Question: What’s your position on this Democratic unity plan in the State Senate? And I know that there are a lot of progressive who are very skeptical of it and still planning –
Mayor: I’m very skeptical of it.
Question: Can you elaborate [inaudible] –
Mayor: Thus proving I’m a progressive.
Question: Why – why are [inaudible] –
Mayor: Because this is getting to be a charade. The Governor and the IDC have enabled each other from the beginning and it’s been a de facto Republican governing arrangement. And it’s got to end. So, let’s just be real about this. A lot of us in 2014 had a commitment for the Governor to create a Democratic State Senate. We saw that commitment broken. It’s very convenient for him now as he apparently is running for president to be in good graces with the Democratic Party.

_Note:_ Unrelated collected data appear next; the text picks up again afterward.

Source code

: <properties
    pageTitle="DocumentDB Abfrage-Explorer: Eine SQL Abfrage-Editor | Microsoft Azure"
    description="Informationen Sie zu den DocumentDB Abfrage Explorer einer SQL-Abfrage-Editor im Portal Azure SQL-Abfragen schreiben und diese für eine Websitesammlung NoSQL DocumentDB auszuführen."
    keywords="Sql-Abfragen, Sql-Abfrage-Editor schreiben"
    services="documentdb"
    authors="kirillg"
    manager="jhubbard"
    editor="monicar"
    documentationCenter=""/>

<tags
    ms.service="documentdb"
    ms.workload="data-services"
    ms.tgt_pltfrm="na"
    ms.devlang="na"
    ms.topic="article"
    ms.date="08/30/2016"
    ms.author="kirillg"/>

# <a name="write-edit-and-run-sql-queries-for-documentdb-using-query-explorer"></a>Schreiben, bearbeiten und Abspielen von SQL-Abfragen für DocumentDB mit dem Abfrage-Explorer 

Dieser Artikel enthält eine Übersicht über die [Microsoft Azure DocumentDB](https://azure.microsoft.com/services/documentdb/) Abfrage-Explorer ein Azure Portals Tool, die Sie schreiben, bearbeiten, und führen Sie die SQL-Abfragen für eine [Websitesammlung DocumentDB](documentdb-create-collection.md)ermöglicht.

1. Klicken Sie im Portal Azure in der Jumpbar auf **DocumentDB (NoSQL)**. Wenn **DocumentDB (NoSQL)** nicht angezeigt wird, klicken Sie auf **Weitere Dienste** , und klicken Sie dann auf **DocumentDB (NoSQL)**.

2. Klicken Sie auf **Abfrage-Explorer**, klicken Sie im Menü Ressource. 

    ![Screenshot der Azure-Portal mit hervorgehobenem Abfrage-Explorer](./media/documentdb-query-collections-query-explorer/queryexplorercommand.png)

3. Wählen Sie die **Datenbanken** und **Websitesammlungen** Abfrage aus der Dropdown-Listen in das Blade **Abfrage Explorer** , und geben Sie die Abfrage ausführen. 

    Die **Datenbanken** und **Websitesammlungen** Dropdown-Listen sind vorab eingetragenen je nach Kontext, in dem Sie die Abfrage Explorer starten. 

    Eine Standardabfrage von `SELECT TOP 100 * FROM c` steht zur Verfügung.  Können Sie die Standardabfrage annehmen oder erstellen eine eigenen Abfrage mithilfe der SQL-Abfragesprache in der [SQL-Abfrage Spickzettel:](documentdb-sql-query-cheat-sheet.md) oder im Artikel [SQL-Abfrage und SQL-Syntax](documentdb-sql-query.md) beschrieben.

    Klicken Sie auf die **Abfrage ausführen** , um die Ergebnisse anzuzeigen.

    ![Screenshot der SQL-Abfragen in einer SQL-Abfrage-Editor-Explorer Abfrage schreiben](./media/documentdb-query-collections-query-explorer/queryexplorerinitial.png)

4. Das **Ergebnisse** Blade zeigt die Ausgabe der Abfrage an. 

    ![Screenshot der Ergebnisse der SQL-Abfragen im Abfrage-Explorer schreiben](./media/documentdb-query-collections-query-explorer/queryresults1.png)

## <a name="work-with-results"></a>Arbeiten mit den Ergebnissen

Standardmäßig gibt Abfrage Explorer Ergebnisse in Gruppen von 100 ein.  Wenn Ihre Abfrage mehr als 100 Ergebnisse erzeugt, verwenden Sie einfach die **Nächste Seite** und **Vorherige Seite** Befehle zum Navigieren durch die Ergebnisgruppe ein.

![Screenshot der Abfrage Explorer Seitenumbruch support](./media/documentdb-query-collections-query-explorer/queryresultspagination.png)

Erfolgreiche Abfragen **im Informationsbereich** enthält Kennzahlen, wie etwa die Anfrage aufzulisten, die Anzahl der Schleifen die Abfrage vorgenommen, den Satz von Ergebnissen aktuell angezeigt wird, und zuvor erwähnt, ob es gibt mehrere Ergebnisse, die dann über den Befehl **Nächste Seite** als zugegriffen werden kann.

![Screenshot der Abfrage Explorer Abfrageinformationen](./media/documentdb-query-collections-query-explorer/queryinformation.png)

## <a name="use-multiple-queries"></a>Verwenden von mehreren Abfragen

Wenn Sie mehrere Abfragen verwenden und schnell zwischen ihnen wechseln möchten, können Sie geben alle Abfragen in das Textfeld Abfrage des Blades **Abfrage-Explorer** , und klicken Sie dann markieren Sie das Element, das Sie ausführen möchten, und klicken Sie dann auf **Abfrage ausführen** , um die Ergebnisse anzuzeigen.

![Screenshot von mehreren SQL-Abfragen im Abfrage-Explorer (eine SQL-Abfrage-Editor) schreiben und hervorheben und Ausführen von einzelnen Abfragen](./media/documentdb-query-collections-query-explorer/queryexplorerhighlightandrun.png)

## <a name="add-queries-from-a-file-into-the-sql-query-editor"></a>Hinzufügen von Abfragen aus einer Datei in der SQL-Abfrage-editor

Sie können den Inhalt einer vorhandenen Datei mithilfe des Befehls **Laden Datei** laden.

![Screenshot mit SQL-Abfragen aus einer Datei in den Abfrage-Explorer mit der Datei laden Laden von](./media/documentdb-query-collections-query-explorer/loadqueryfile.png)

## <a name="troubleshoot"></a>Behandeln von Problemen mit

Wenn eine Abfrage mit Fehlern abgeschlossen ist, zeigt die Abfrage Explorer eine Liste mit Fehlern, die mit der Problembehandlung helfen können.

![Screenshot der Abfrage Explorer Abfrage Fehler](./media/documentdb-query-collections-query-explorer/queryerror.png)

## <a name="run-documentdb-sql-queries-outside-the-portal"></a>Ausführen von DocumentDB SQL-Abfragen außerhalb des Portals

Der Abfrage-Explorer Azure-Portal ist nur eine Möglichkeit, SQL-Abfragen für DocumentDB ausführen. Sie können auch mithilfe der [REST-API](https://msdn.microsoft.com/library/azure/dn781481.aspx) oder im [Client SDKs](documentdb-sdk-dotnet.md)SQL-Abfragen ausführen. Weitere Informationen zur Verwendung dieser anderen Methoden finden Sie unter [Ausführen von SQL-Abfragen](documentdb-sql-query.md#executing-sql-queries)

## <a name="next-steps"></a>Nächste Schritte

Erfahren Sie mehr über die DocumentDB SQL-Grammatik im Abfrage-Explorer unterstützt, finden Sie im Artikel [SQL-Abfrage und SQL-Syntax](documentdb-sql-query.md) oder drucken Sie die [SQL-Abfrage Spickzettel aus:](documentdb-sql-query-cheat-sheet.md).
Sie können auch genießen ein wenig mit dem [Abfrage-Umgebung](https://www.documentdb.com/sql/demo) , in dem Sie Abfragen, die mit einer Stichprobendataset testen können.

So, now he’s going to move heaven and Earth to have a Democratic Senate and he wants to elect Democratic Congress members in these swing districts and not see them redistricted against the interest of Democratic candidates. Well, he’s been in office since 2011, he could have done that from the very beginning.
So, I’ll believe it when I see it but my message to everyone is if you have a Democrat in your title, you better come home now because the people are really angry in their districts. They want Democrats to be Democrats. Of if they’re not going to be Democrats, call themselves Republicans.
Question: Are you supporting challenges to IDC members?
Mayor: [Inaudible] it’s very simple. There will be challenges. Forget me for a minute. There’s clearly going to be challenges to IDC members in their districts. That’s a given. Everyone knows that. They should come home immediately. That’s my simple message. Come home. Be Democrats. Join the Democrats.
Question: [Inaudible] involvement, are you –
Mayor: I’m a respectful observer. But the bottom line is the [inaudible] is already cast here. The election of Donald Trump achieved what should have been achieved by the Democratic Party of this state a long time ago. We should have had a Democratic Party in this state. We really don’t have a functioning Democratic Party in this state. We haven’t for a long time. Let’s be honest about that.
And this should never have been allowed. The full power of the party and the Governor should have been used to stop the IDC from leaving to begin with. So, I am a person who believes in redemption. Everyone comes home quickly and forms a Democratic majority and acts as Democrats and never goes back, let’s move forward together and I can work with them and I can work with Jeff Klein.
But there’s no more hesitating. We’re about to go – we’re officially in the election year, practically speaking. The people won’t take it. Democrats will not accept anything short of Democrats coming home immediately.
Question: How do you feel about the fact that this whole plan is geared to take effect after the budget negotiations so that the Governor can negotiate with the same people [inaudible]?
Mayor: Fool me once, shame on you. Fool me twice, shame on me. We won’t be fooled again. That’s what I say to that. I mean, come on. We’re not all born yesterday. So, if you want to be a Democrat, be a Democrat right now.
I think that’s my good, final word. Thank you, everyone.